*PROBLEM REQUIREMENTS*:
Copy only what lies from the line containing "Foi apenas depois" through the line containing "Зарина,Питер" in the entries below, keeping both end lines exact and dropping every picture.

○ ○ ○ ○

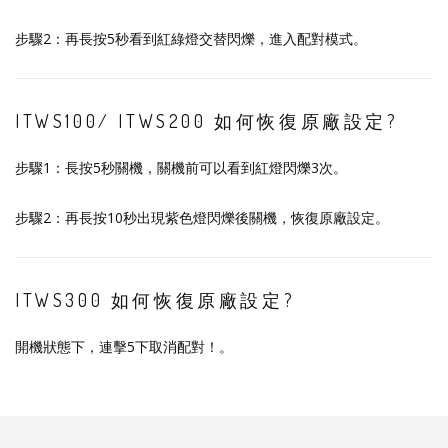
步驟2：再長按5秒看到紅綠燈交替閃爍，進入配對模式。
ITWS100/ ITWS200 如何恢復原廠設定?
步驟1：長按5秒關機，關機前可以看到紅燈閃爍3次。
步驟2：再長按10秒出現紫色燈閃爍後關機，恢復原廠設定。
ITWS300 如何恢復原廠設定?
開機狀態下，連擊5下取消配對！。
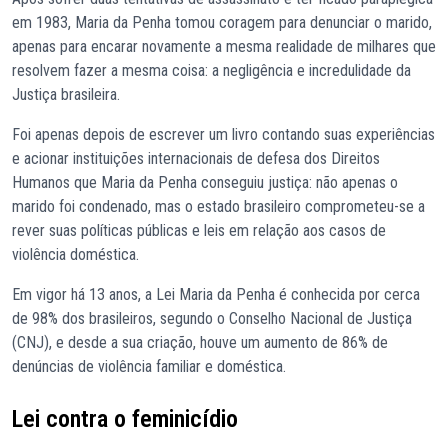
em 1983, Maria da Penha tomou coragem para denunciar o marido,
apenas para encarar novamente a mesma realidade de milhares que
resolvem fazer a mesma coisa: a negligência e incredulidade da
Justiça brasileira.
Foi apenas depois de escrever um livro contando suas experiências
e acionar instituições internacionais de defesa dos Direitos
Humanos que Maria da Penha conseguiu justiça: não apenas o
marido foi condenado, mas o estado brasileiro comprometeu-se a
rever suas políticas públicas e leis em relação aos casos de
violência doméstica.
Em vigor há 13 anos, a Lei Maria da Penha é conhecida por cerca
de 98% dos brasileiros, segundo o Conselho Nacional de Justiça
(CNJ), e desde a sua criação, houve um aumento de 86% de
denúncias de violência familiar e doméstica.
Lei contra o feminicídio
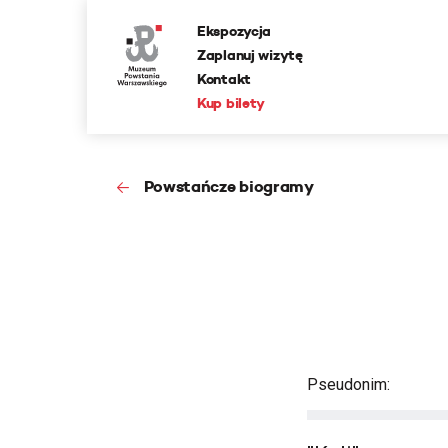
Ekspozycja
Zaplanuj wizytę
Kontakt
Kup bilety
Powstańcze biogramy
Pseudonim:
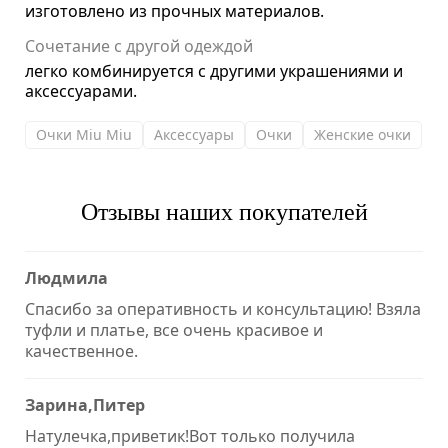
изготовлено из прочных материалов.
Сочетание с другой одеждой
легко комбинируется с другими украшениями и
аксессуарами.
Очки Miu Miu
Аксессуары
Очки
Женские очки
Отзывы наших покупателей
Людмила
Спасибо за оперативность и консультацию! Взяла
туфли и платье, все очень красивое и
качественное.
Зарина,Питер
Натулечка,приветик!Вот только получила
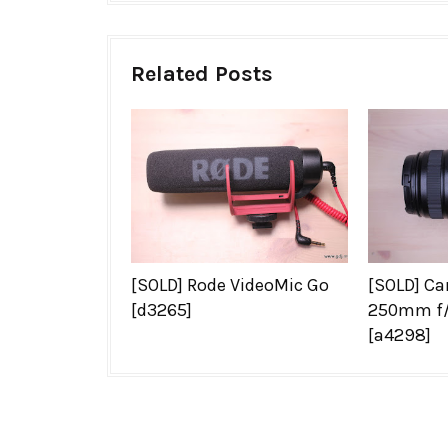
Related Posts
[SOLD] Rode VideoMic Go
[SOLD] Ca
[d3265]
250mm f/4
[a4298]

○ ○ ○ ○

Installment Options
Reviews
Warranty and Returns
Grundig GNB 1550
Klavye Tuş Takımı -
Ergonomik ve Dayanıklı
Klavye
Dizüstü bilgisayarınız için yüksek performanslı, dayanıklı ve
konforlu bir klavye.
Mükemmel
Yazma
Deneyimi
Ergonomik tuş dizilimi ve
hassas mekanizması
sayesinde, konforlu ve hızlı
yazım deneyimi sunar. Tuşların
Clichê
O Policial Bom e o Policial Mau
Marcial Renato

○ ○ ○ ○

*YOUR SOLUTION*:
Foi apenas depois de escrever um livro contando suas experiências
e acionar instituições internacionais de defesa dos Direitos
Humanos que Maria da Penha conseguiu justiça: não apenas o
marido foi condenado, mas o estado brasileiro comprometeu-se a
rever suas políticas públicas e leis em relação aos casos de
violência doméstica.
Em vigor há 13 anos, a Lei Maria da Penha é conhecida por cerca
de 98% dos brasileiros, segundo o Conselho Nacional de Justiça
(CNJ), e desde a sua criação, houve um aumento de 86% de
denúncias de violência familiar e doméstica.
Lei contra o feminicídio
Ekspozycja
Zaplanuj wizytę
Kontakt
Kup bilety
Powstańcze biogramy
Pseudonim:
изготовлено из прочных материалов.
Сочетание с другой одеждой
легко комбинируется с другими украшениями и
аксессуарами.
Очки Miu Miu
Аксессуары
Очки
Женские очки
Отзывы наших покупателей
Людмила
Спасибо за оперативность и консультацию! Взяла
туфли и платье, все очень красивое и
качественное.
Зарина,Питер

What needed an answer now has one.